Level of reliability is the same under almost all circumstances (and I'd expect "good enough" for almost all cases). But now consider we have a disaster at the receiver's side (let's say a flood) that causes physical loss of receiver.

Now, in the disk queue case, messages are lost without the sender knowing. In direct queue case we have no message loss.

And then David Lang provided a perfect explanation (to which I fully agree) why in practice a disk-based queue can be considered mostly as reliable as direct mode:


> Level of reliability is the same under almost all circumstances (and I'd
> expect "good enough" for almost all cases). But now consider we have a
> disaster at the receiver's side (let's say a flood) that causes physical loss
> of reciver.

no worse than a disaster on the sender side that causes physical loss of the sender.

you are just picking which end to have the vunerability on, not picking if you will have the vunerability or not (although it's probably cheaper to put reliable hardware on the upstream reciever than it is to do so on all senders)

> Now, in the disk queue case, messages are lost without sender knowing.

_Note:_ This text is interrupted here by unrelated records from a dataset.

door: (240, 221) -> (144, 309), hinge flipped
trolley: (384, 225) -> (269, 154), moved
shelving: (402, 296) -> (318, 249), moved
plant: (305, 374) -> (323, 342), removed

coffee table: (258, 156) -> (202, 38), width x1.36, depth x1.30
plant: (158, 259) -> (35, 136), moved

In
> direct queue case we have no message loss.

true, but you then also need to have the sender wait until all hops have been completed. that can add a _lot_ of delay without nessasarily adding noticably to the reliability. the difference between getting the message stored in a disk-based queue (assuming it's on redundant disks with fsync) one hop away vs the message going a couple more hops and then being stored in it's final destination (again assuming it's on redundant disks with fsync) is really not much in terms of reliability, but it can be a huge difference in terms of latency (and unless you have configured many worker threads to allow you to have the messages in flight at the same time, throughput also drops)

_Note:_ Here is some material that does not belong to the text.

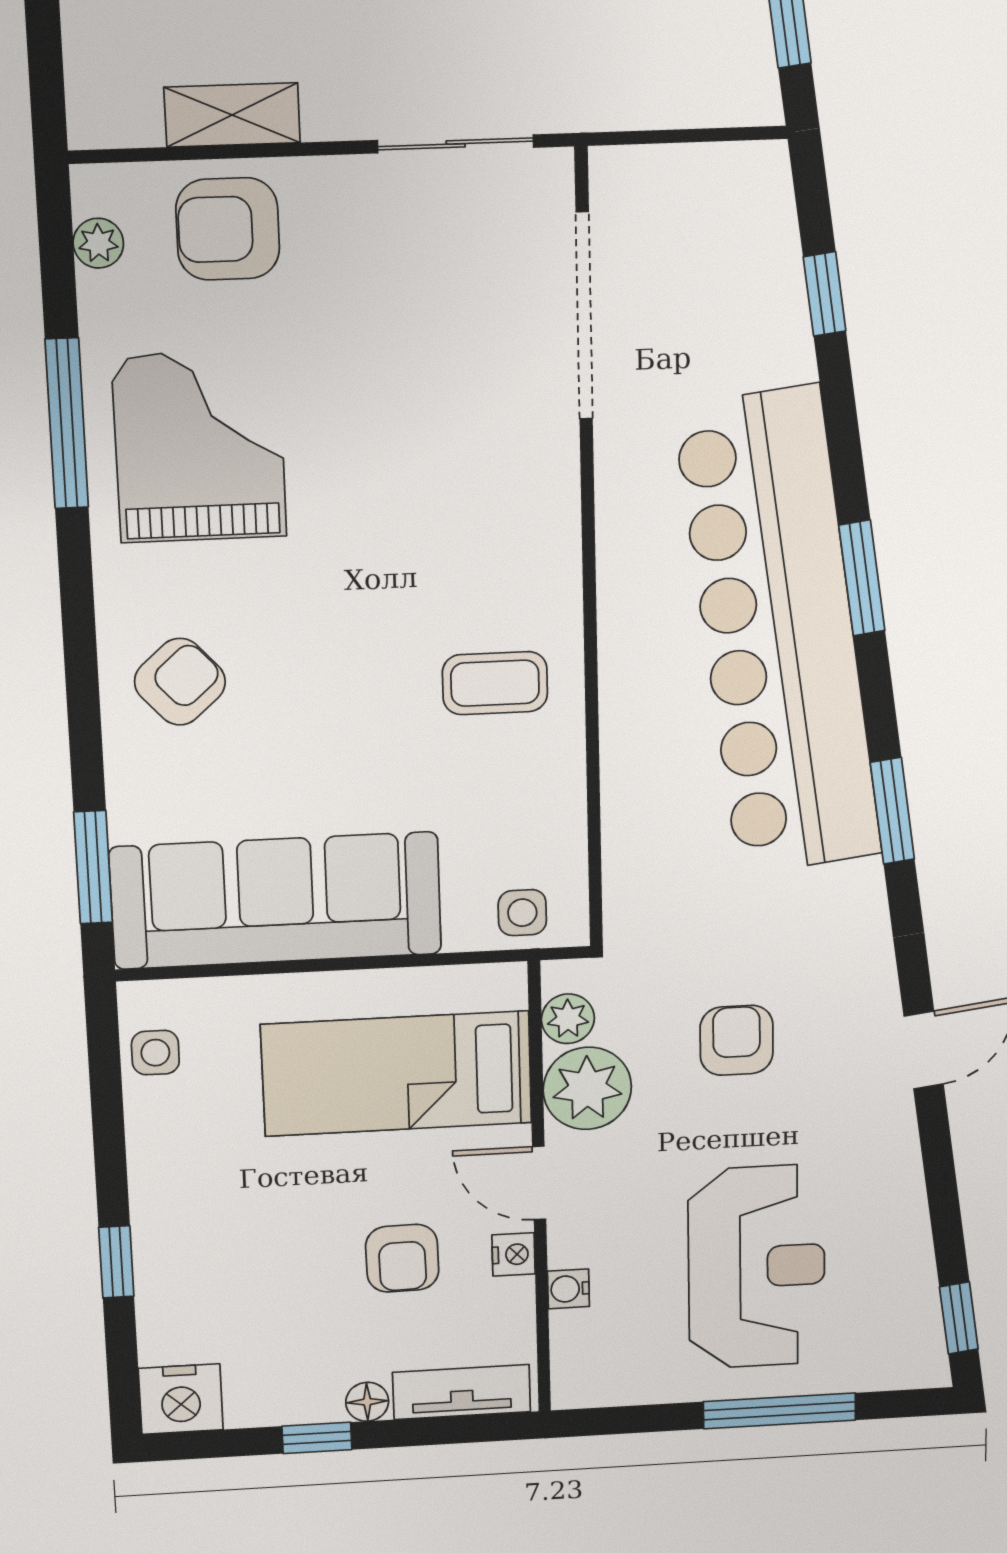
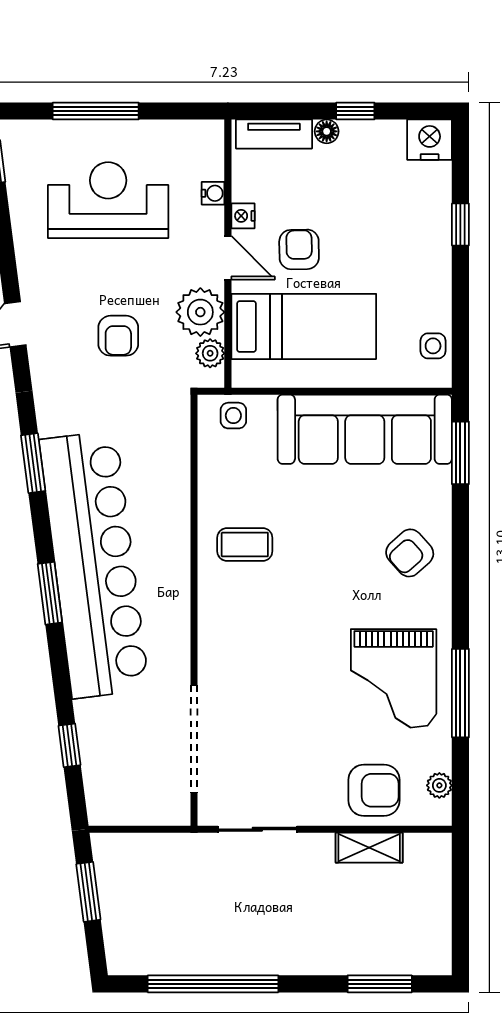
armchair: (402, 1258) -> (299, 249), moved
reception desk: (757, 1267) -> (108, 200), turned 90

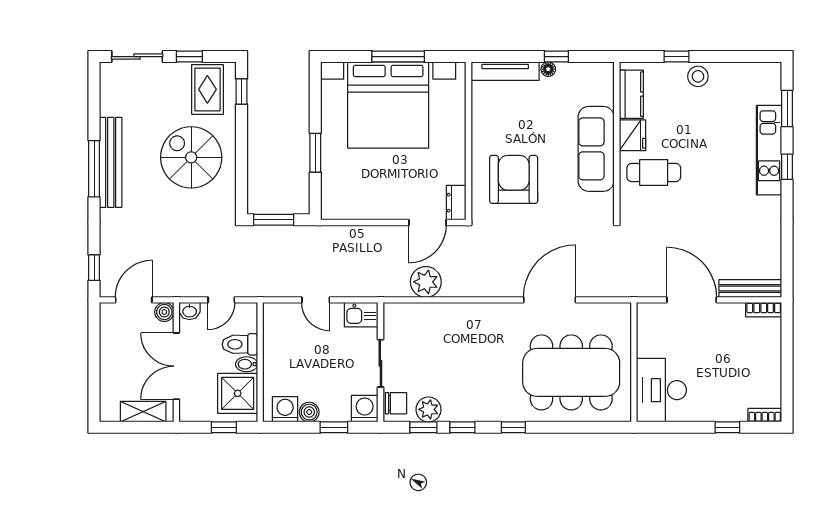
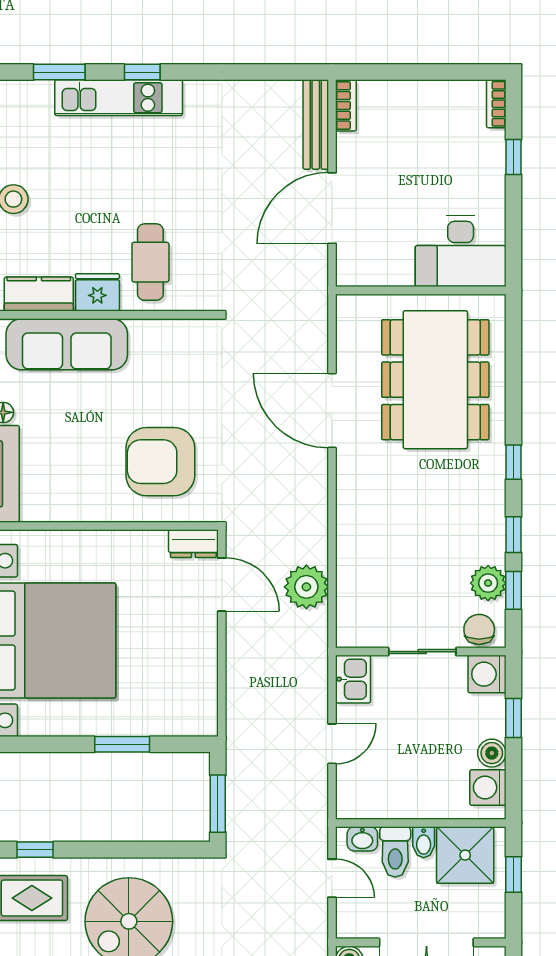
sofa: (596, 149) -> (67, 344), moved
washbasin: (190, 311) -> (362, 839), moved, turned 90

besides which, this would also assume that the ultimate destination is somehow less likely to be affected by the disaster on the recieving side than the rsyslog box. this can be the case, but usually isn't.


That leaves me with nothing more to say ;)

1 comment:

Petro said...

I'm not on the mailing list, and I'm new to rsyslog (as in I found out about it 12 hours ago) so forgive me for intruding, but in the reliablity case you're talking about you wind up with three cases:

1) Reciever commits log entry(ies) to a disk based queue, notifies sender recieved and then gets blown up by a 120mm rocket (I'm doing SA work in Baghdad. One rocket CAN ruin your whole datacenter. Not that it's happened here. Yet).

2) Reciever commits log entries to memory queue, notifies sender I got it, then gets hit by a mortar.

3) Reciever gets log, notifies sender I got it, SUCCEEDS in stuffing it into a database on a server up in Balad and then the Balad datacenter gets hit by a 120mm rocket.

If you want really reliable logging get two syslog servers in different legal jurisdictions with completely separate network paths to them.